Secondly, if you finished medical school without knowing what to do in the case of ventricular fibrillation without opening a book (which is the most basic part of CPR/ACLS certification that needs to be completed while in MEDICAL SCHOOL), then you probably shouldn't have been allowed to finish medical school anyway. Either this case has been fabricated or the author really has an unusually poor basic medical knowledge (less than the typical 4th year medical student).
Thirdly, I'm really curious where he was planning on putting the paddles before shocking the patient in the first place. You are delivering 300J of energy through the body and unless you're putting the paddles on either side of his foot or head, you should be able to defibrillate a patient relatively easily. To give a sense, AED devices are designed for non-medical trained individuals to place on a collapsed persons chest in the public and it delivers the shock. No training involved. So essentially this author's judgement about placing paddles on the chest was worse than a bystander off the street.
Perhaps the only portion of this comment which resembles accuracy is that the nurses (particularly seasoned ICU/CCU/MICU nurses) are incredibly invaluable to every physician, no matter the training level. It is true that July has less seasoned individuals at all levels (residents, fellows, attendings). However, the level of supervision of trainees is also much closer and the attending physicians will double/triple check what the interns are doing much more (by the springtime, many senior residents/fellows function relatively independently).
Hopefully CNN will find more competent physicians to write stories/articles for them in the future.
My utmost respect to the new residents, in addition to our nurses, RTs, and all the crew, too many to mention here, but near and dear to my heart. I'm a former RT and now newbie RN. I feel nervous sometimes, as I'm sure the new residents feel.
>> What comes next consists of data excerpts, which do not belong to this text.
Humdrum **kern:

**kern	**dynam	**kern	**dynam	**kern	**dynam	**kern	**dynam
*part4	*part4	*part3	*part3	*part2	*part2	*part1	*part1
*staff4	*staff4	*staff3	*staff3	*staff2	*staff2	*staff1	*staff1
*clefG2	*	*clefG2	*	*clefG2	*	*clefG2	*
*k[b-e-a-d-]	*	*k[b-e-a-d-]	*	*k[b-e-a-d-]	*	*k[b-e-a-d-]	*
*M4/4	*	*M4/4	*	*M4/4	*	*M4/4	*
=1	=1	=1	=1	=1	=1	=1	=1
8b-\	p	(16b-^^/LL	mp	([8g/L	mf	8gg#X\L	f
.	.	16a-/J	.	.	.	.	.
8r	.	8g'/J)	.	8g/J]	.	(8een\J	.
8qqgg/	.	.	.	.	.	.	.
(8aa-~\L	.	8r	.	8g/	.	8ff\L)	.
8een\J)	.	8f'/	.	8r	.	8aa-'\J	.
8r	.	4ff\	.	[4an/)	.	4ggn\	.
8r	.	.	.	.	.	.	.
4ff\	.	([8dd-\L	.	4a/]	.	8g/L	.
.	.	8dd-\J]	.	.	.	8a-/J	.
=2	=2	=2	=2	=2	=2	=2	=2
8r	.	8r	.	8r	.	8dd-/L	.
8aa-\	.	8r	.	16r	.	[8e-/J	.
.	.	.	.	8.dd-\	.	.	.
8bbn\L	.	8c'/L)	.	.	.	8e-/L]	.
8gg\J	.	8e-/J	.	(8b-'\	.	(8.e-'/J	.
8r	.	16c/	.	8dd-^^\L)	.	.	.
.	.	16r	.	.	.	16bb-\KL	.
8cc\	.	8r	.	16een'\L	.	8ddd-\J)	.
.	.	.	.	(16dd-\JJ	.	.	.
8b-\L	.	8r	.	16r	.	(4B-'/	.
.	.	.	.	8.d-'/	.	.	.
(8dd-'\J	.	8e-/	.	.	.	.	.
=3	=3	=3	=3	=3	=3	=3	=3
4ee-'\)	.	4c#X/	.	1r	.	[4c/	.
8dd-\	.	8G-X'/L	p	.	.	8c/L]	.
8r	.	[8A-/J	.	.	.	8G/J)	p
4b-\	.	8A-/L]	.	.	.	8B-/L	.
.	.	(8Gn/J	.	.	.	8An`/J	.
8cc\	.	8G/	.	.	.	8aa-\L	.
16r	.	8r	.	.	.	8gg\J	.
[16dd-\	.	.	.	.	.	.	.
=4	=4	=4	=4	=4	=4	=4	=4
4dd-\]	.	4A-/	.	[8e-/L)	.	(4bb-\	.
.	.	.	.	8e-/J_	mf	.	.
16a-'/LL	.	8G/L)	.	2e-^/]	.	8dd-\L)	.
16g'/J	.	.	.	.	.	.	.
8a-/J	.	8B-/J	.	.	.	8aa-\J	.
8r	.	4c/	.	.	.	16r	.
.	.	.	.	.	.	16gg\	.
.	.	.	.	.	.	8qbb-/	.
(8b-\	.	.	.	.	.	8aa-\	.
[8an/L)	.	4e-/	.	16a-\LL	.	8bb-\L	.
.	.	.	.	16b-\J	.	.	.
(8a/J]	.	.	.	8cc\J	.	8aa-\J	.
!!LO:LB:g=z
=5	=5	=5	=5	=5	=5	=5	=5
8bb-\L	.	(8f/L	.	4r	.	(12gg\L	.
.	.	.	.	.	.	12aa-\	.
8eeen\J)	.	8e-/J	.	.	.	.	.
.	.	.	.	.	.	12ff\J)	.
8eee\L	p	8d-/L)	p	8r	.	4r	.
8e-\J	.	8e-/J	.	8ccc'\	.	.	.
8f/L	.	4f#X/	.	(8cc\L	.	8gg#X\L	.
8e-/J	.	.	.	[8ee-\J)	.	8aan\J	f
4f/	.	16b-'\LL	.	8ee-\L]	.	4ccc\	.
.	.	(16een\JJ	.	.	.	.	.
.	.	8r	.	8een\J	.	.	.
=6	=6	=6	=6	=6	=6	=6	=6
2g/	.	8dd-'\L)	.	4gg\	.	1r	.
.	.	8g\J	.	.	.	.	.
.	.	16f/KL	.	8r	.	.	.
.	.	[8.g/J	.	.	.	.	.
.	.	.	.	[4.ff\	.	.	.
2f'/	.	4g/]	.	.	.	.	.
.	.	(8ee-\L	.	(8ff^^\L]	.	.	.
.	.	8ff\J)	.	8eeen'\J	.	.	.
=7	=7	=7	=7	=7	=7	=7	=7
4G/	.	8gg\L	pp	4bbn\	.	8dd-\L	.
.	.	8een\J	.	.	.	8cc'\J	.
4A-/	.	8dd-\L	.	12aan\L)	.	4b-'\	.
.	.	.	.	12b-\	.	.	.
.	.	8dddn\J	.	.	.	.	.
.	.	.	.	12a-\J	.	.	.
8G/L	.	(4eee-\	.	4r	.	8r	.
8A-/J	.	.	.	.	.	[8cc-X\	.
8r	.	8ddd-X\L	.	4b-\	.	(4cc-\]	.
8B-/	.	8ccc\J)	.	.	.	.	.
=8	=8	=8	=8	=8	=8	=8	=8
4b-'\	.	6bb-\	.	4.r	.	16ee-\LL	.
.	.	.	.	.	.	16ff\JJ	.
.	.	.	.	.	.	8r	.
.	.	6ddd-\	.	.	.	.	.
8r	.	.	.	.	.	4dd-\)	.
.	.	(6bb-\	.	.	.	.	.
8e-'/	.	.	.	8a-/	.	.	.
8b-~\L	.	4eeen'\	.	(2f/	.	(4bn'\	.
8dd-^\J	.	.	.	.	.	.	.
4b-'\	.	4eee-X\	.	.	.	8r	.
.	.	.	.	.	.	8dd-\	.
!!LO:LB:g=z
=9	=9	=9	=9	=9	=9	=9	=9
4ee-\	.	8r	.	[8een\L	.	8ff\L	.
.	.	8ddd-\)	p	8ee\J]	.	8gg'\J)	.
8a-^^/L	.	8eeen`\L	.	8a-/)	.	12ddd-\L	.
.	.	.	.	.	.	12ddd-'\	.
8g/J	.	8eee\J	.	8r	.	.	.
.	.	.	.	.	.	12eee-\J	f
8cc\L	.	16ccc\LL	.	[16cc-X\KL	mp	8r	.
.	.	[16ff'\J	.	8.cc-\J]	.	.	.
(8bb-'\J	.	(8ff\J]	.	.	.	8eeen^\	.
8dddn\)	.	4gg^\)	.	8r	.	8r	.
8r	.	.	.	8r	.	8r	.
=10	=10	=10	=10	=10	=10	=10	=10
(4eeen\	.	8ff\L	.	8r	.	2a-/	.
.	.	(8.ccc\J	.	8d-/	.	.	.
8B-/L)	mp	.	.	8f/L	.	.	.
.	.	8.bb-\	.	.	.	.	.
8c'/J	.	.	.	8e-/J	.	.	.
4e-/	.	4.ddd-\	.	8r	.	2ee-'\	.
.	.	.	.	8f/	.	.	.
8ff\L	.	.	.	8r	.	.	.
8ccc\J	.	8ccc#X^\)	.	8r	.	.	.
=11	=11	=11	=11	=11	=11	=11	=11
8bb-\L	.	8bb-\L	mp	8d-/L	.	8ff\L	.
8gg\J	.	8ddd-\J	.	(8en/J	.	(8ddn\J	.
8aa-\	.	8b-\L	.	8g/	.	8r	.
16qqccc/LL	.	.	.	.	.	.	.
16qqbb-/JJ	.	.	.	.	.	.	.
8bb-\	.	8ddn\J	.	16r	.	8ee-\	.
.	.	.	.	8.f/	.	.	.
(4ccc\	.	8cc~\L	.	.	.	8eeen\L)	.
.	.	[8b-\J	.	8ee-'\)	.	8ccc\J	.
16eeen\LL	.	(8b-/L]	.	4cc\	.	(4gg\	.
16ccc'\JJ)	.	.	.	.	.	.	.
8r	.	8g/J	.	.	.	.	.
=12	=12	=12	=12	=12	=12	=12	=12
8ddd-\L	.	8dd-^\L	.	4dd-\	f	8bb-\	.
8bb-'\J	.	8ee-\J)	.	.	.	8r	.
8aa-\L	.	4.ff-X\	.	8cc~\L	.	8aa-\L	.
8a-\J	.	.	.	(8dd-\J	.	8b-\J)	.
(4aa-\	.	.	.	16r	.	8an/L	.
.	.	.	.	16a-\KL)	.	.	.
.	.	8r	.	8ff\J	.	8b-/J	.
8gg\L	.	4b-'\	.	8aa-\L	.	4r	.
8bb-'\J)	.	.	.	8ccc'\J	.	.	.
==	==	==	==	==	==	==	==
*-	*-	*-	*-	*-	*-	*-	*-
Yesterday a new resident asked me how my patient was, so I rattled off from GCS down to his foley. As I walked away, the new resident told my preceptor, yikes, it's my first day on the unit, so I don't know what to ask. My preceptor told him, she's my preceptee, and she's learning what to tell you. That made me giggle, we're in the same boat <3
Defibrillation is also known as unsynchronized cardioversion. He's not incorrect in using that term.
-ACLS instructor
This was a great read. It's very interesting, because even though nurses get laid decent money, they definitely do not make enough for all the things they truly do. Same can be said about NA's. It's interesting that going to school for 8 years earns you the right to earn $100,000 , even when doctors do half the hands on work nurses do. For all the nurses out there, continue to be GREAT!!
The comments above sound ignorant. The author was talking about new grad doctors and the inexperience they have; and all the nurses are screaming "murder him". Can we talk about all the new grad nurses for a month?
... for a moment(I meant to say).
Should have started cpr first and resumed compressions immediately after shocking. Ramin, how have you managed to visit every single teaching hospital in the united states in order to validate your comments? Or, are you just applying your experiences of the resources available in your own hospital rotations to every hospital in the u.s.? Trust me, there are some places where interns can find themselves in tough situations without immediate supervision. And finally, a strong fund of knowledge for a med school graduate, and the ability to apply that knowledge in the face of a dying patient, are not concordant.